1. an **anticipatory** allocation criterion (expected *future* relevance via a posterior over
   upcoming needs) — the reactive AFM-style criterion is the `drift = 0` special case;
2. a **fundamental-limits theory** for the black-box, multi-turn, *task-success* setting
   (a predictive trajectory rate–distortion function);
3. a **near-optimal index policy** with a measured greedy gap, plus a theorem for **when**
   anticipation beats the reactive heuristics everyone ships;
4. **successive-refinability** conditions making reversible re-inflation "free";
5. an **open benchmark** placing all methods on one Pareto frontier vs the theoretical bound.
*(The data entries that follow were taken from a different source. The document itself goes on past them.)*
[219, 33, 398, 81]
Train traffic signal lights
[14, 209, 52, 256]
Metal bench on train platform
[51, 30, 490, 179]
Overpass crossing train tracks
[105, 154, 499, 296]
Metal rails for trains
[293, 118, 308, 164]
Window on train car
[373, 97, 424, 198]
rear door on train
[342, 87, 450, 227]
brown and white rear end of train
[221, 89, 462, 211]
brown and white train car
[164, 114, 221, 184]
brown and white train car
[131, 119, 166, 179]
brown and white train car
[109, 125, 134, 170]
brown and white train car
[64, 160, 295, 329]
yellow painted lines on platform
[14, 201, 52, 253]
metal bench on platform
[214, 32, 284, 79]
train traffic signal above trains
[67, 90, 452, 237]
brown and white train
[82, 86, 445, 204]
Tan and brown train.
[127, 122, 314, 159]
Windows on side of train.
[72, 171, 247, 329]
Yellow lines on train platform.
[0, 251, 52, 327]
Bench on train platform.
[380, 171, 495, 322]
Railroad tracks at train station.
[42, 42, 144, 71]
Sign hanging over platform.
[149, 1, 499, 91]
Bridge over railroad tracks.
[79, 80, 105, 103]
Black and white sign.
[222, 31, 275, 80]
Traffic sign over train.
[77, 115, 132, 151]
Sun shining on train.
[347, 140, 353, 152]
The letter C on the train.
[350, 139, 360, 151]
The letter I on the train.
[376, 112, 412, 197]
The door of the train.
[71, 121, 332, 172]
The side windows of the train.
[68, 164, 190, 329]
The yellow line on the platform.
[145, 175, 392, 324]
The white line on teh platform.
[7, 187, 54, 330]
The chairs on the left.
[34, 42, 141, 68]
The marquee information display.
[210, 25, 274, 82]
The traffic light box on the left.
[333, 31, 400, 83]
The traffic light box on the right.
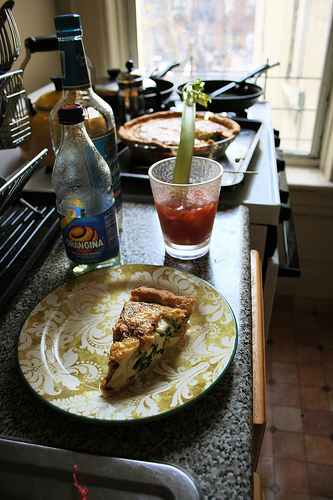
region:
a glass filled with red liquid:
[154, 88, 220, 262]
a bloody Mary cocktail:
[142, 85, 222, 267]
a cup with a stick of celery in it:
[149, 85, 222, 261]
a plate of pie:
[30, 270, 226, 409]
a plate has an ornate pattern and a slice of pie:
[49, 273, 240, 418]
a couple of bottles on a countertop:
[26, 14, 128, 259]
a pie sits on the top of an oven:
[125, 110, 236, 154]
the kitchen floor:
[277, 316, 331, 488]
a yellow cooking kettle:
[17, 23, 111, 170]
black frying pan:
[164, 63, 289, 109]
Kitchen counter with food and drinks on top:
[5, 135, 328, 497]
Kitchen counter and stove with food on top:
[0, 0, 329, 497]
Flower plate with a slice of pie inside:
[22, 259, 237, 423]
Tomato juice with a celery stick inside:
[147, 85, 232, 261]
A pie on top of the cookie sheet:
[104, 103, 260, 190]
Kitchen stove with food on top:
[14, 0, 317, 221]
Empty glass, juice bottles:
[19, 10, 134, 264]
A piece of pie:
[90, 282, 193, 394]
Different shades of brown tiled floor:
[268, 288, 331, 496]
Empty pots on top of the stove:
[95, 58, 271, 118]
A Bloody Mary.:
[143, 78, 231, 261]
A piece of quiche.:
[104, 278, 187, 385]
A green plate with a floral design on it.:
[23, 261, 231, 403]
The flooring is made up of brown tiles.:
[274, 347, 320, 473]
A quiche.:
[115, 105, 236, 158]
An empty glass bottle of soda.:
[40, 94, 119, 268]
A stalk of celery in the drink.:
[172, 81, 201, 209]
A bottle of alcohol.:
[46, 11, 125, 234]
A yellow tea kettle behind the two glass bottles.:
[12, 35, 112, 163]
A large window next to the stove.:
[118, 2, 328, 176]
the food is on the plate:
[91, 279, 198, 399]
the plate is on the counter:
[35, 268, 239, 433]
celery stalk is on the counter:
[171, 77, 209, 203]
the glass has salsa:
[148, 156, 236, 266]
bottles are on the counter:
[43, 22, 123, 273]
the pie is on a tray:
[128, 100, 257, 162]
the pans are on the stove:
[185, 70, 288, 127]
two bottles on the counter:
[43, 12, 128, 284]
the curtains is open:
[124, 2, 332, 136]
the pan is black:
[182, 81, 269, 110]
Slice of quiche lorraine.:
[98, 284, 193, 397]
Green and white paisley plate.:
[14, 264, 241, 428]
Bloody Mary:
[145, 156, 230, 260]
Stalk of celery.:
[169, 78, 214, 213]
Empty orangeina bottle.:
[48, 103, 126, 277]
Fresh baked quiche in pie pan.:
[117, 99, 241, 161]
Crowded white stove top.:
[37, 77, 278, 200]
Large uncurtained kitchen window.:
[135, 0, 326, 163]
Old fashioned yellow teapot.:
[9, 18, 117, 170]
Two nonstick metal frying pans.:
[84, 54, 280, 117]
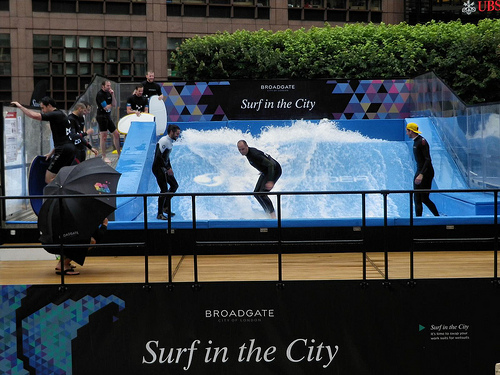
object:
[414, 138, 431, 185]
arm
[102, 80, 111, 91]
head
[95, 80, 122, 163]
person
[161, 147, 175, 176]
arm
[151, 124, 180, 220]
person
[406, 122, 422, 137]
head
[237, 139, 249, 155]
head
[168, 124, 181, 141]
head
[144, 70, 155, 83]
head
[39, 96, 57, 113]
head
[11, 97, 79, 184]
person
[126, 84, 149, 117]
person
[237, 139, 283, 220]
person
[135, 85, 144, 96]
head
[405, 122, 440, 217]
person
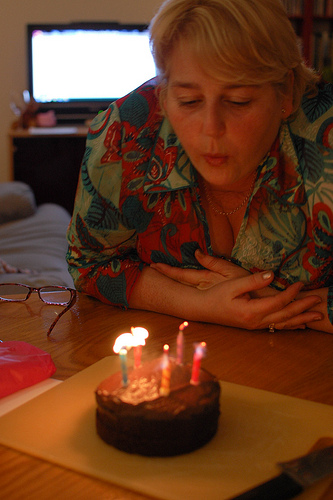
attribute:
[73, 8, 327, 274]
woman — blonde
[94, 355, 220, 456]
birthday cake — small, chocolate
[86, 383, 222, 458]
cake — small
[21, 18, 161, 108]
t.v. — black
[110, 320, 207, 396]
candles — colorful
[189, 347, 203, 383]
red candle — skinny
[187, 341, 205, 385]
candle — birthday candle, half-blown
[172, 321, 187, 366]
candle — birthday candle, half-blown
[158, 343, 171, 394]
candle — half-blown, birthday candle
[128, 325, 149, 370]
candle — half-blown, birthday candle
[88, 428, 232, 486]
paper — red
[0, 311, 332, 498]
table — large, brown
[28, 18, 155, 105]
tv — turned on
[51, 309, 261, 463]
cake — round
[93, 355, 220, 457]
cake — small, round, chocolate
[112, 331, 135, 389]
candle — half-blown, birthday candle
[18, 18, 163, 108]
tv — wide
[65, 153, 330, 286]
shirt — colorful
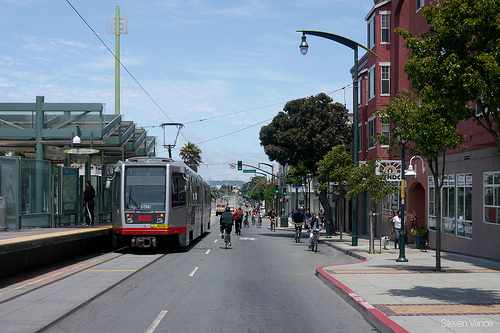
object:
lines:
[186, 261, 203, 278]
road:
[251, 263, 303, 304]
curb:
[326, 277, 355, 297]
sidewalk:
[400, 275, 459, 314]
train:
[108, 154, 187, 254]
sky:
[164, 14, 256, 40]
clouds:
[196, 80, 219, 115]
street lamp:
[292, 28, 371, 247]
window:
[376, 8, 397, 49]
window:
[373, 62, 396, 99]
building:
[343, 3, 416, 175]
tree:
[380, 29, 467, 269]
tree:
[402, 2, 498, 140]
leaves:
[390, 28, 441, 141]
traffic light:
[236, 158, 245, 172]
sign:
[373, 160, 403, 182]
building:
[331, 0, 500, 266]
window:
[365, 64, 374, 104]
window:
[352, 77, 363, 106]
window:
[377, 110, 393, 150]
The full claim boundaries and prior-art table are in [`docs/NOVELTY.md`](docs/NOVELTY.md).

## What's in the package
```
src/foveance/   store.py · predictor.py (anticipatory future-relevance) · allocator.py
              (index + exact DP + LP bound) · controller.py (policy seam + retrieve tool) ·
              compressors.py (heuristic + LLM renderers) · embedders.py (hashing/ST/API) ·
              baselines.py (full/recency/reactive_afm/oracle/llmlingua2) · metrics.py ·
              learned.py (logistic future-relevance) · proxy.py · cli.py · llm.py
tests/        store/predictor/allocator/controller (100% covered) + integration + modules
bench/        tasks.py (Suite interface + synthetic + LongBench/RULER/AppWorld/OfficeBench
              adapters) · run_bench.py · analyze.py · plots.py · report.md · results/ (real CSVs)
docs/         architecture.md · theory.md · baselines.md · limitations.md · NOVELTY.md
```

## Run the *real* comparison (Gemma + others, on your hardware)
**One command** — installs Ollama, pulls the models, runs the budget sweep + greedy-gap +
ablations, does the full analysis (bootstrap CIs, paired Wilcoxon, iso-accuracy token savings,
Pareto AUC), and makes the plots:
```bash
bash scripts/run_everything.sh
MODELS="gemma2:9b,qwen2.5:7b,llama3.1:8b" BUDGETS="600,1200,2400,4800" TASKS=8 \
    bash scripts/run_everything.sh
```
Outputs: `bench/report.md`, `bench/results/{headline.json,summary.csv,...}`, and
`bench/plots/*.png`.

### No GPU? Prove the whole chain offline
```bash
bash scripts/run_offline_demo.sh   # mock model -> benchmark -> analysis -> plots
```
Identical pipeline with a deterministic mock model, clearly marked *illustrative* until you run
real models. **No number in the repo is hand-entered** — every figure traces to a CSV in
`bench/results/`.

## Reproduce a single result
```bash
python bench/run_bench.py --backend mock --models mock --suite synthetic \
    --budgets 600,1200,1600,2500,4000 --tasks 6 --turns 40 --drift 0.7 \
    --name-target false --fidelity-cost true --greedy-gap --ablations
python bench/analyze.py && python bench/plots.py
```

## Integrity
Do not fabricate benchmark numbers — fill tables from your actual runs. See
[`docs/NOVELTY.md`](docs/NOVELTY.md) for the claim boundaries, and
[`docs/limitations.md`](docs/limitations.md) for the honest failure modes.

## License
Apache-2.0. See [`LICENSE`](LICENSE).